_Problem to work on_
Could you copy every line of the data that contains "Page"?

Records supplied Start Marker

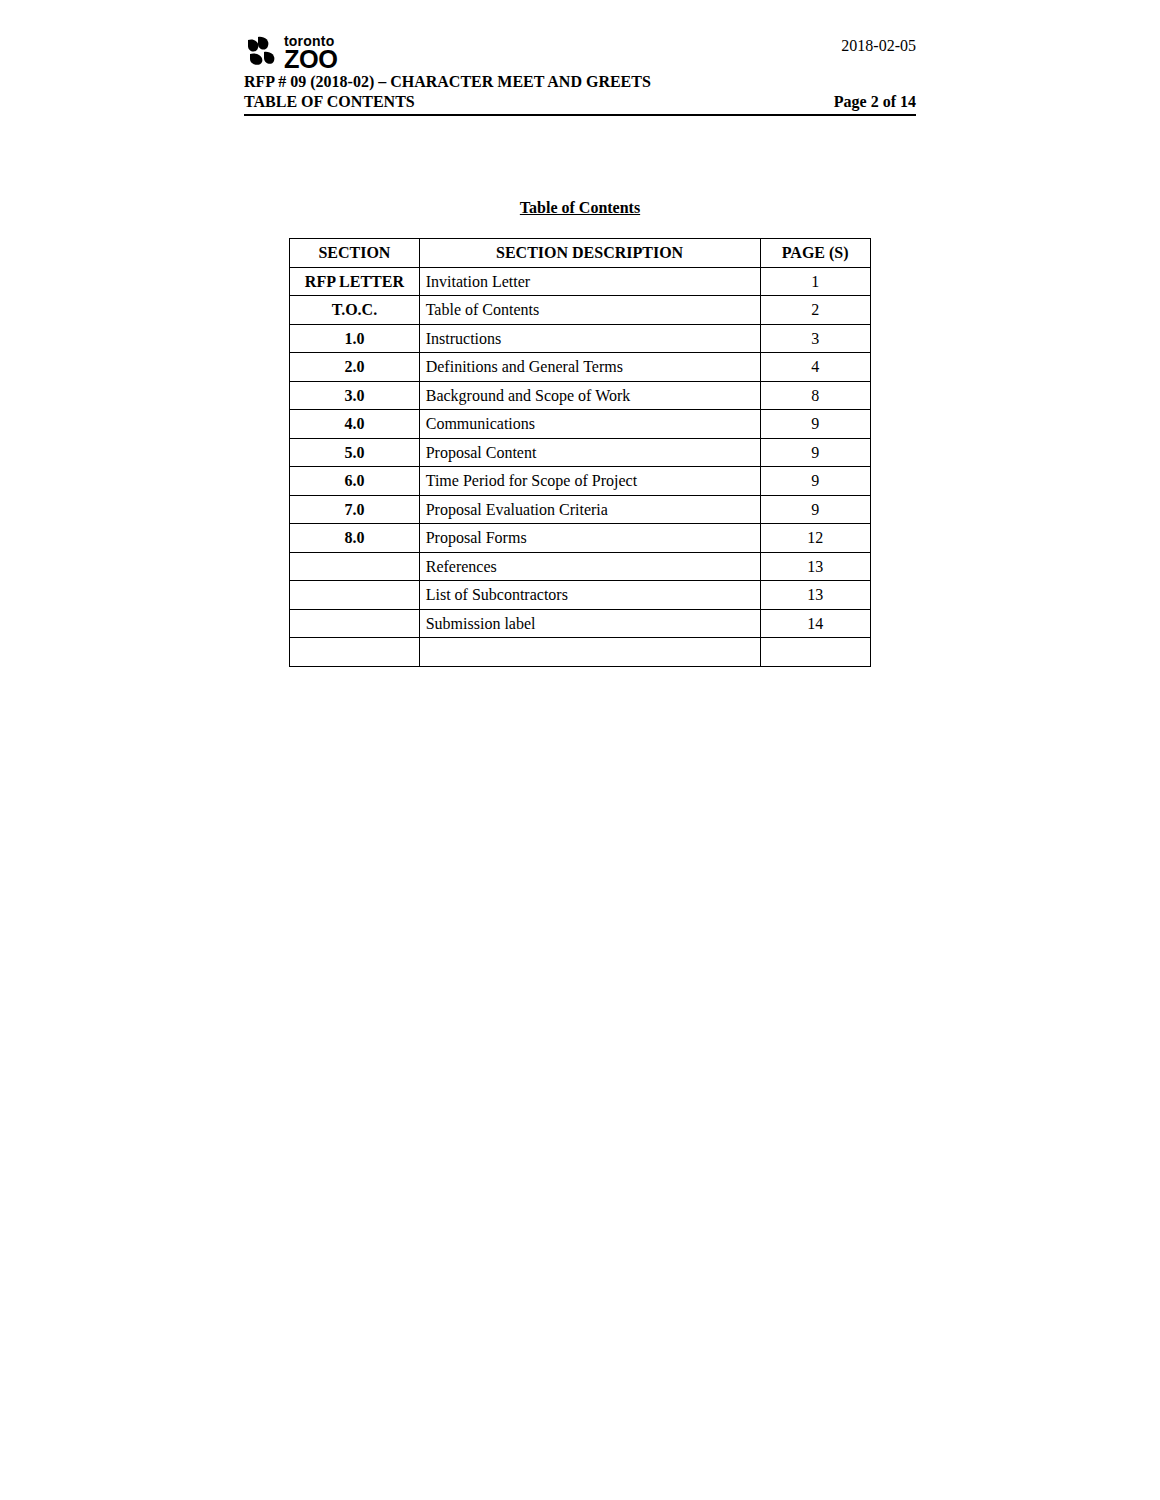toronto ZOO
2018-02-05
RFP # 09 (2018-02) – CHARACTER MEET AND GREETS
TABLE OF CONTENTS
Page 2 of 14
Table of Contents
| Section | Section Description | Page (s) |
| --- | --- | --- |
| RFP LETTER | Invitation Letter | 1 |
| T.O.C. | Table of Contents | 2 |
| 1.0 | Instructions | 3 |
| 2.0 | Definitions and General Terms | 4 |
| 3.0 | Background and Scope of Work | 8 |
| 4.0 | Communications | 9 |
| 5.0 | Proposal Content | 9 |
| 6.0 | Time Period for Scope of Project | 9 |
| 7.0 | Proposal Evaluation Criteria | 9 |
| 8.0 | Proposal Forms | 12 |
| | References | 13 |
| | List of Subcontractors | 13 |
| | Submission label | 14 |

Records supplied End Marker
Records supplied Start Marker

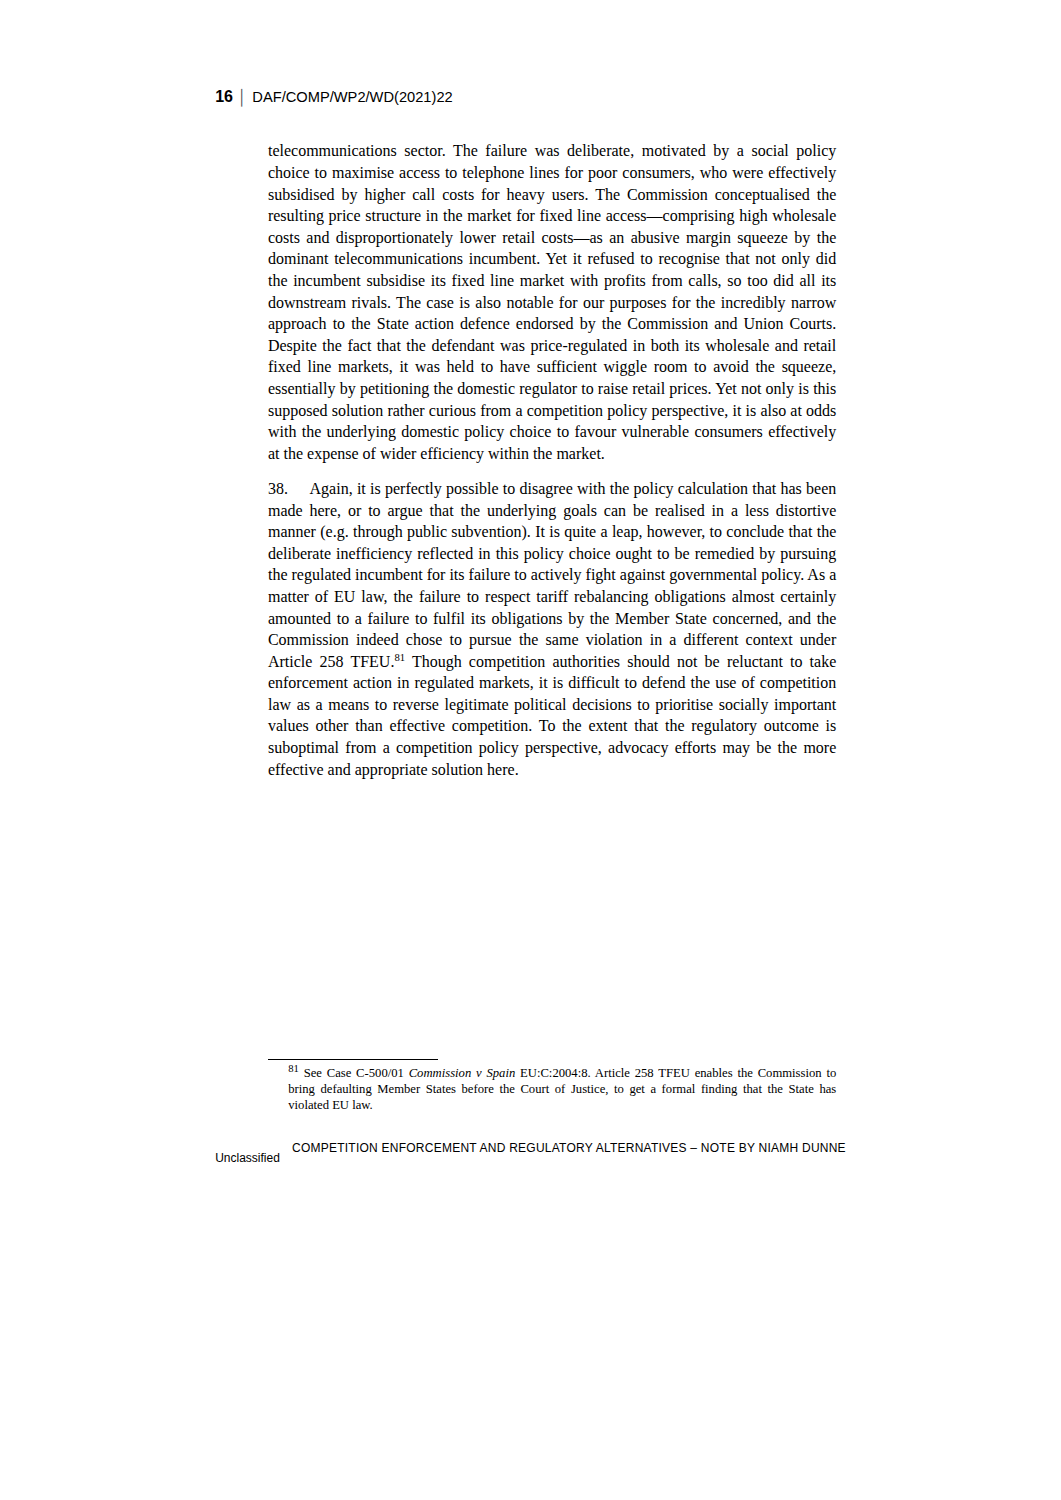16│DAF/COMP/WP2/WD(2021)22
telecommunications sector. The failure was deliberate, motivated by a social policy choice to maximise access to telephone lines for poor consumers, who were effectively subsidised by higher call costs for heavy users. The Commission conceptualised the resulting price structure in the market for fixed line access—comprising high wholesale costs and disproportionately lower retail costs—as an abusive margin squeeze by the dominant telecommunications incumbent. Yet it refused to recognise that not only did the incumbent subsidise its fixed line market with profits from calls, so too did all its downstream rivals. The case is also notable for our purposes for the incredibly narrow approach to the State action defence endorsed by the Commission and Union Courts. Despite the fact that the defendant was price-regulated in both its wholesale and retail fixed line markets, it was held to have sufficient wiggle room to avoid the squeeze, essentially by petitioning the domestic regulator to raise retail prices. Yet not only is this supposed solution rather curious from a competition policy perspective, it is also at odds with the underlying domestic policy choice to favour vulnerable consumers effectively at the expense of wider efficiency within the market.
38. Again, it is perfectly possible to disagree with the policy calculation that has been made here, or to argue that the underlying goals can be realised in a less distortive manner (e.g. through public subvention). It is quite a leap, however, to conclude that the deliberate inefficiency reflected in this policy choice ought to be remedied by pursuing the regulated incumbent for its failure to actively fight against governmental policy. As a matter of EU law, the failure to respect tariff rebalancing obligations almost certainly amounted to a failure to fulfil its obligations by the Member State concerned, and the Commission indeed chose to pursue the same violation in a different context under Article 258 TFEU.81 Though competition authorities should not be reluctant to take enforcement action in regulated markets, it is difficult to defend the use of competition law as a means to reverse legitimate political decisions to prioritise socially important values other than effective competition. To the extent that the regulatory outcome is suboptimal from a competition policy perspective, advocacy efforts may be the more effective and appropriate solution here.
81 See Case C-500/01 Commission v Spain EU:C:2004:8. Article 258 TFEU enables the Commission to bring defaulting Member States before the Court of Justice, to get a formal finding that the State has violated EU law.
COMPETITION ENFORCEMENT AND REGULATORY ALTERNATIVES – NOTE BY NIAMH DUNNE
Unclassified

Records supplied End Marker

_Written answer_
Page 2 of 14
| Section | Section Description | Page (s) |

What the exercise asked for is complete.